**EXCERPTED PASSAGE**
━━━━━━━━

In a sense, Archipelago Cinema opened the tradition of cinema up to the natural environment; the screening times were dictated by tidal rhythms while the cinematic narratives had to work alongside the sound of wind and lapping water.
The festival curators, Tilda Swinton and Apichatpong Weerasethakul, were responsible for the selection of film titles for Archipelago Cinema. Alongside the screenings, they also facilitated activities and conversations as a means of deepening audience engagement with the films and the natural environment. Additionally, Swinton and Weerasethakul instigated the ‘Message in a Bottle’ project, where guests were asked to bring a ‘message in a bottle’ in the form of a film, book, sculpture or painting to share. These messages ended up in a dedicated ‘local library’ presumably for future visitors to the island.
At the conclusion of the festival, Archipelago Cinema was dismantled and gifted to the village where it was built. Scheeren thought of it as “something that belongs to them, that was merely borrowed.”

━━━━━━━━

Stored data
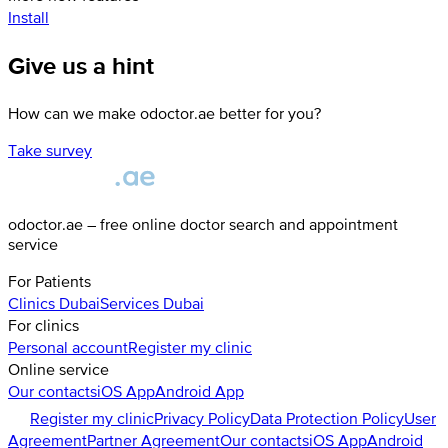
Install
Give us a hint
How can we make odoctor.ae better for you?
Take survey
odoctor.ae – free online doctor search and appointment
service
For Patients
Clinics
Dubai
Services
Dubai
For clinics
Personal account
Register my clinic
Online service
Our contacts
iOS App
Android App
Register my clinic
Privacy Policy
Data Protection Policy
User
Agreement
Partner Agreement
Our contacts
iOS App
Android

━━━━━━━━

Continue the passage about Archipelago Cinema, picking up right after its final sentence.

Like the architect’s other acclaimed project, the Marfa Drive-In (a drive in cinema in the Texas desert),
Archipelago Cinema was an intentionally brief outdoor cinematic experience, its limited life cycle expressing Scheeren’s ongoing interest in the condition of transience. For him, “the short-term occupation of space” is symptomatic of the increase in global mobility and intensification of economic precarity characterizing our contemporary moment. As a proposition, Archipelago Cinema suggests that architects might profitably focus on the design of temporary services and mediated public encounters to capture the attention of increasingly mobile (and transient) communities. A cinema (or theatre or playground) conceived as a modular series of rafts assembled and dissembled as needed is the perfect expression for what Scheeren has described as an “emergent culture of change.”